For home insurance companies, insuring properties is a gamble, and it’s increasingly not worth the risk. Sometimes, companies will decide to drop homeowners by not renewing their plans.
Although changes in home insurance policies can happen for a variety of reasons, an emerging body of research is demonstrating the link between home insurance and climate change. In ZIP codes more prone to natural disasters, people can pay up to 82% more for home insurance compared to their neighbors in lower risk areas.
In North Carolina, private home insurers were backing out of the market in high-risk areas like the Outer Banks even before Hurricane Helene.
The home insurance crisis is hurting both urban and rural communities, according to my analysis of insurance data collected by the Revolving Door Project. In 2023, the latest year of available data, home insurance nonrenewal rates were a little more than 1% in both metropolitan and nonmetropolitan, or rural, counties.
That might not sound like a lot, but those figures shift county by county. Some rural counties had nonrenewal rates of more than 10% in 2023, meaning that more than 10% of home insurance policies in the county were not renewed that year.

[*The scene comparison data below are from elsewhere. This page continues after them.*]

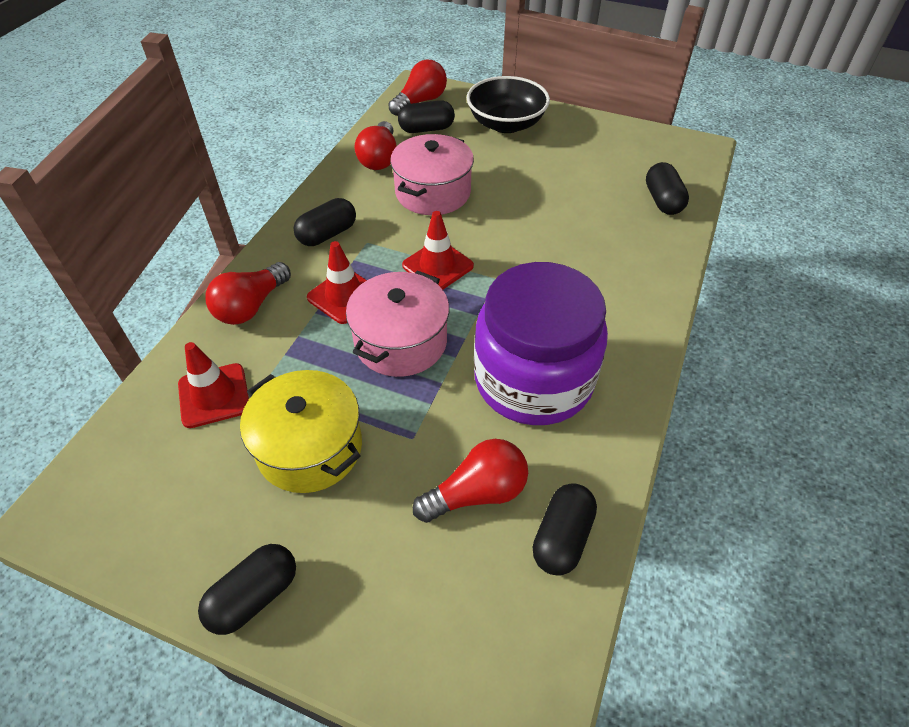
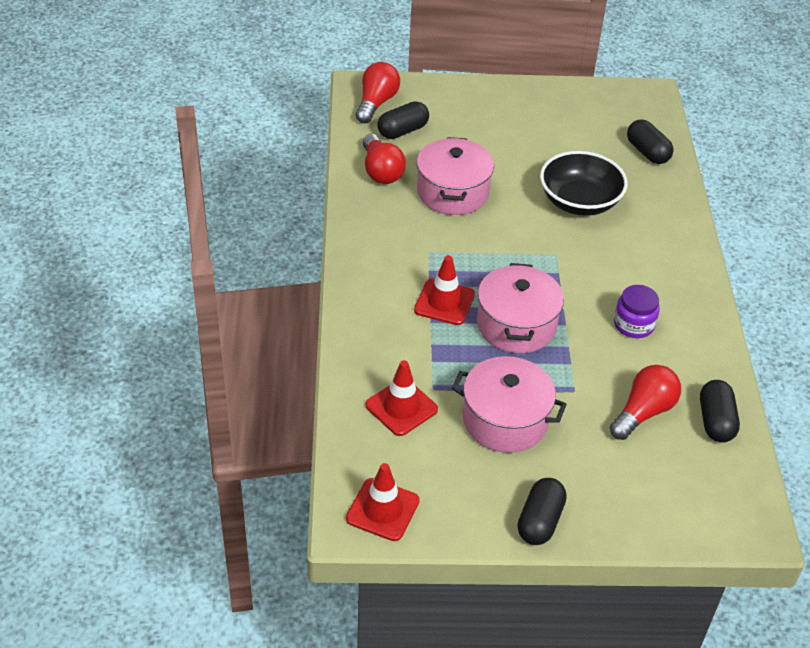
camera: 25 degrees left, 5 degrees down
red light bulb [205,262,291,325] -> none
yellow pot [240,370,362,493] -> pink pot [452,356,567,453]
black capsule [293,198,356,246] -> none
red traffic cone [402,211,474,289] -> red traffic cone moved to [346,463,420,541]
black bowl [467,76,550,133] -> black bowl moved to [540,151,628,216]
purple jar [474,262,608,425] -> purple jar [614,285,660,338], size x0.42

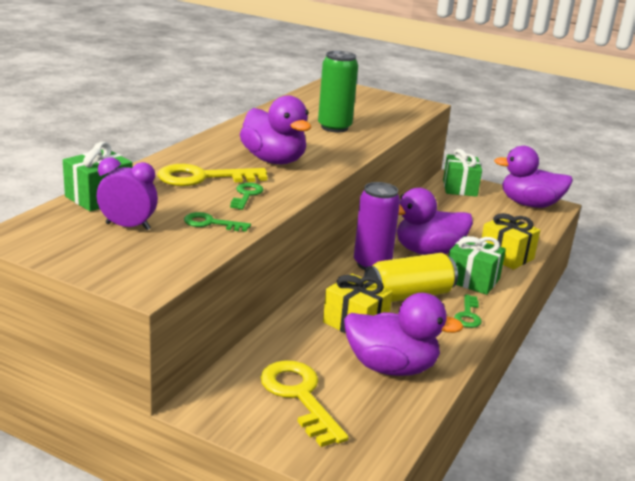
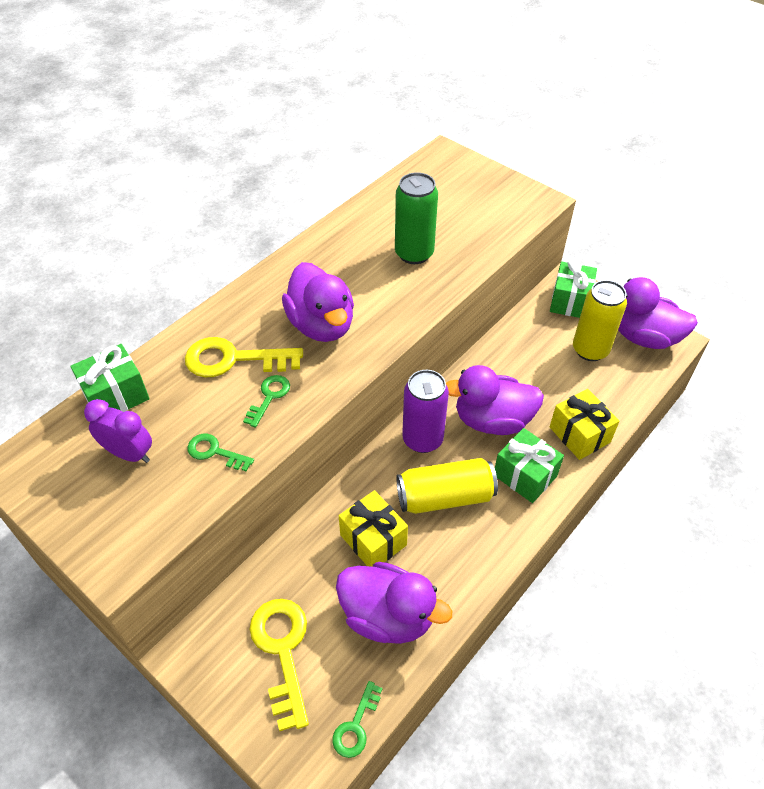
camera: 15 degrees right, 25 degrees up
green key [454,294,482,328] -> green key moved to [332,681,382,758]
none -> yellow can [573,280,627,361]

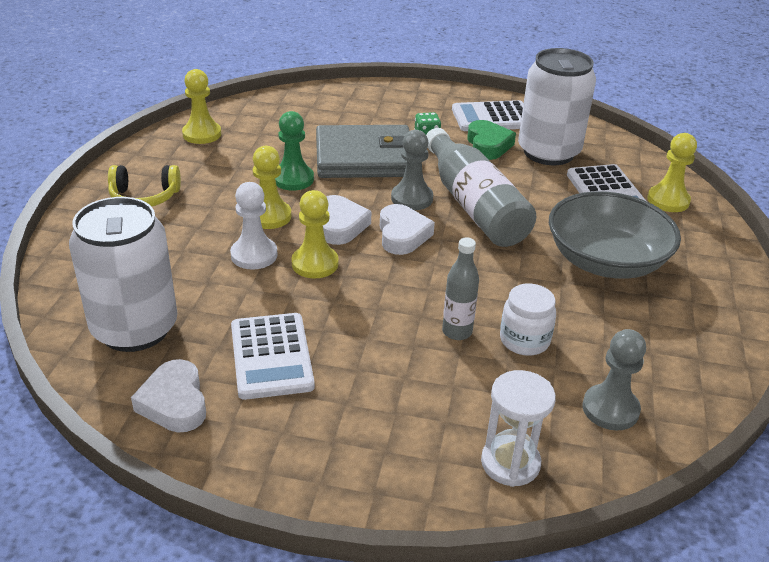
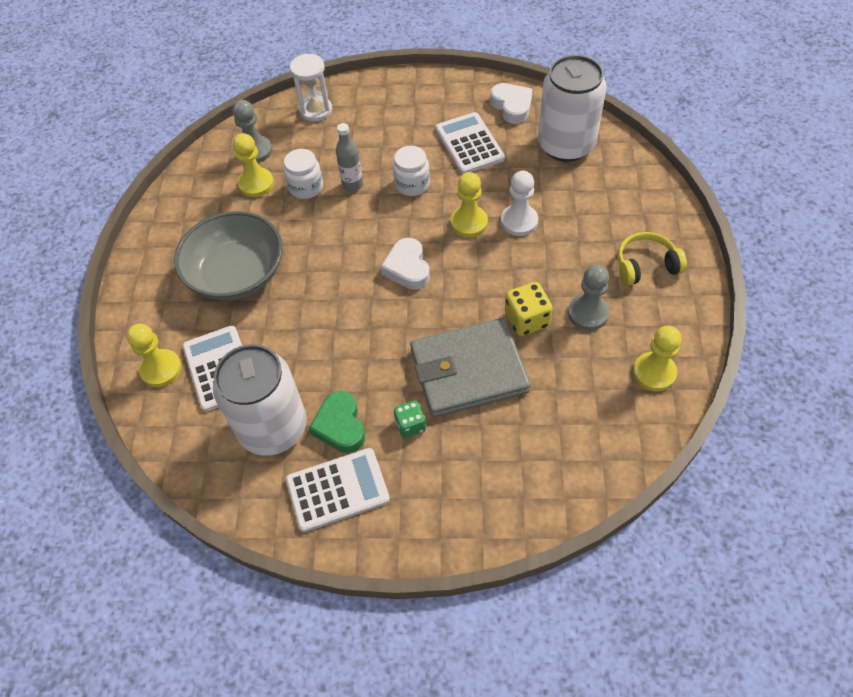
camera: 175 degrees right, 20 degrees up
yellow pawn [253,146,291,229] -> yellow pawn moved to [233,133,274,197]
green pawn [275,111,314,190] -> yellow dice [505,282,553,336]
white heart [323,195,371,245] -> none
grey pawn [391,130,433,210] -> grey pawn moved to [568,265,609,330]
grey bottle [426,128,536,247] -> none
none -> white jar [393,146,430,196]

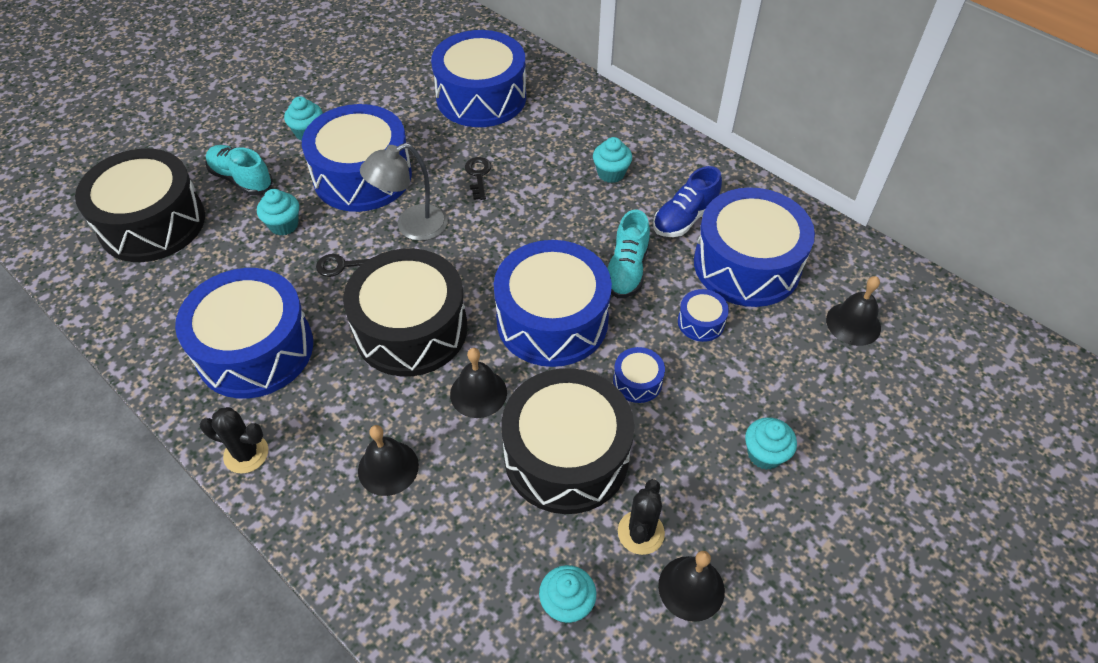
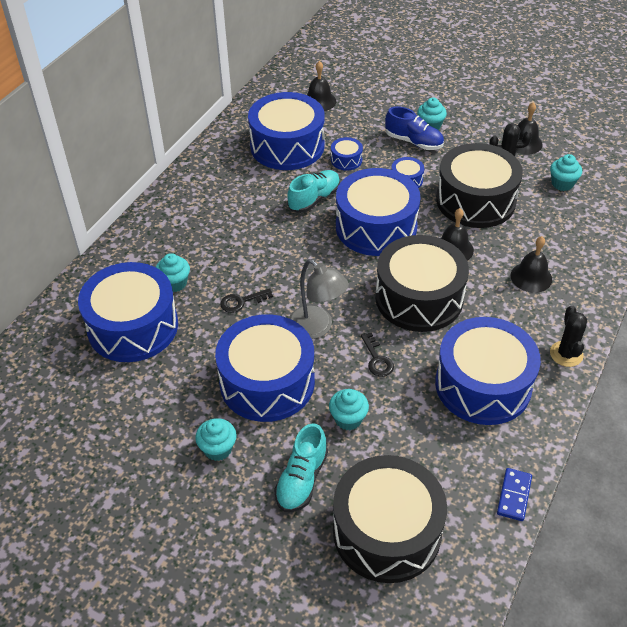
camera: 105 degrees left, 5 degrees down
turquoise cupcake [593,137,632,183] -> turquoise cupcake moved to [156,253,190,292]
turquoise shoe [607,210,650,298] -> turquoise shoe turned 45 degrees counterclockwise [287,170,340,213]
blue shoe [653,166,722,237] -> blue shoe moved to [385,106,444,150]
none -> blue domino [497,468,532,521]

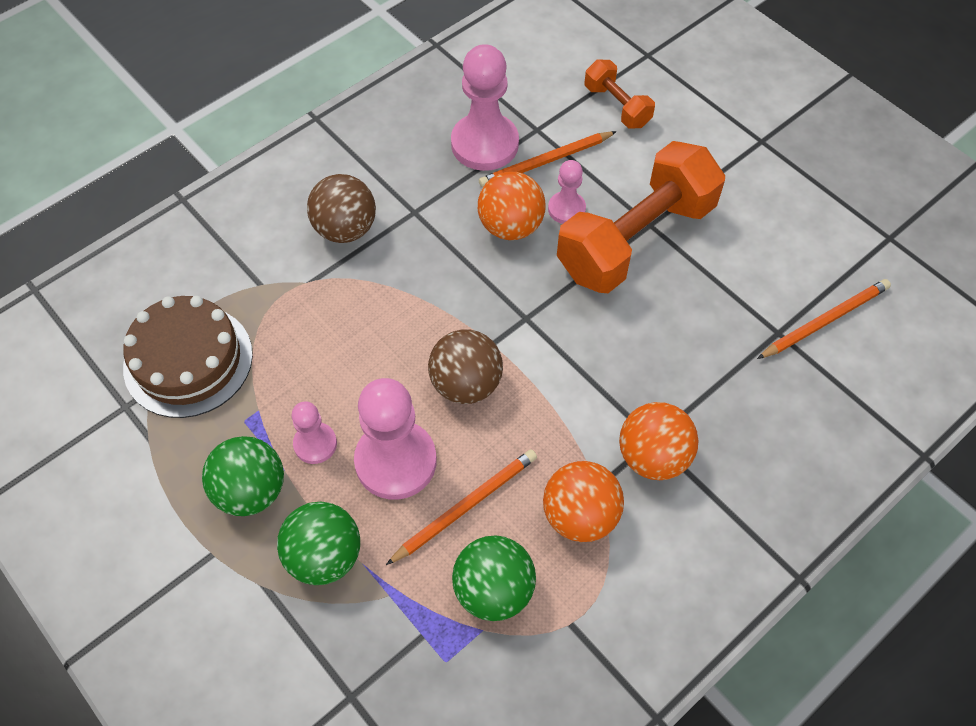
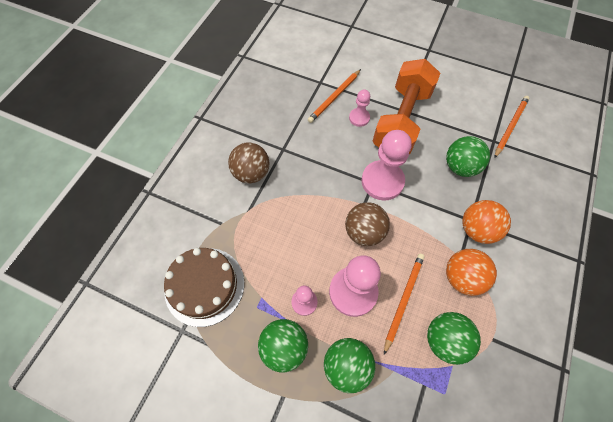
camera: 25 degrees left, 5 degrees up
pink pawn [451,44,519,171] -> pink pawn moved to [361,130,412,200]
orange ball [478,172,546,240] -> none
orange dumbbell [585,60,655,129] -> none
none -> green ball [446,136,490,177]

The above map shows the percentage change in home insurance nonrenewal rates between 2018 and 2023, demonstrating where the most pronounced changes have occurred in recent years by splitting the data into quintiles, or five groups. In the fifth quintile, represented on the map by the darkest shade of red, are the areas where nonrenewal rates have increased the most since 2018.
I like percentage change maps because they are an easy way to visualize change over time. But showing this data in terms of percentage change can be misleading when we’re working with relatively small percentages.
In rural Marion County, South Carolina, for example, the percentage change in nonrenewal rates between 2018 and 2023 was 382%. That figure might sound unbelievably high, but it’s just a product of working with small numbers. The reality is that Marion County’s nonrenewal rate increased from 0.5% in 2018 to 2.7% in 2023.
The best way to look at this map is to view the fifth quintile, or the darkest shade of red, as the areas where the nonrenewal rates increased the most, in relative terms, not necessarily as the counties that have the highest nonrenewal rates. With that in mind, let’s zoom into a few of the hardest-hit rural counties.
Wildfires in rural northern California make the region a hotspot for home insurance nonrenewal. In Plumas County, California, the home insurance nonrenewal rate went from just under 2% in 2018, to almost 7% in 2023. Home to 20,000 residents in the Sierra Nevada mountains, Plumas County was hit by the North Complex Fire in 2020 that killed 16 people and burned over a quarter of a million acres.
The North Carolina coast is another hotspot in the home insurance crisis because of hurricanes. Nonrenewal rates increased from 2% in 2018 to 13% in 2023 in coastal Dare County, North Carolina. Dare County is the easternmost county in the state with a population of 36,000 residents. Since 1985, 24 hurricanes have made landfall with Dare County. In 2018, Hurricane Michael, a category 4 storm, hit Dare County, causing $7 million in damages.
Homeowners who lose home insurance have to shop around for a new plan, as most mortgages require one. But new policies are likely to lead to higher premiums, particularly for residents in areas at high risk of natural disasters. The loss of home insurance shifts the heavy burden of adapting to a changing climate from private corporations to everyday American homeowners, leaving the most vulnerable among them to fill in the gaps.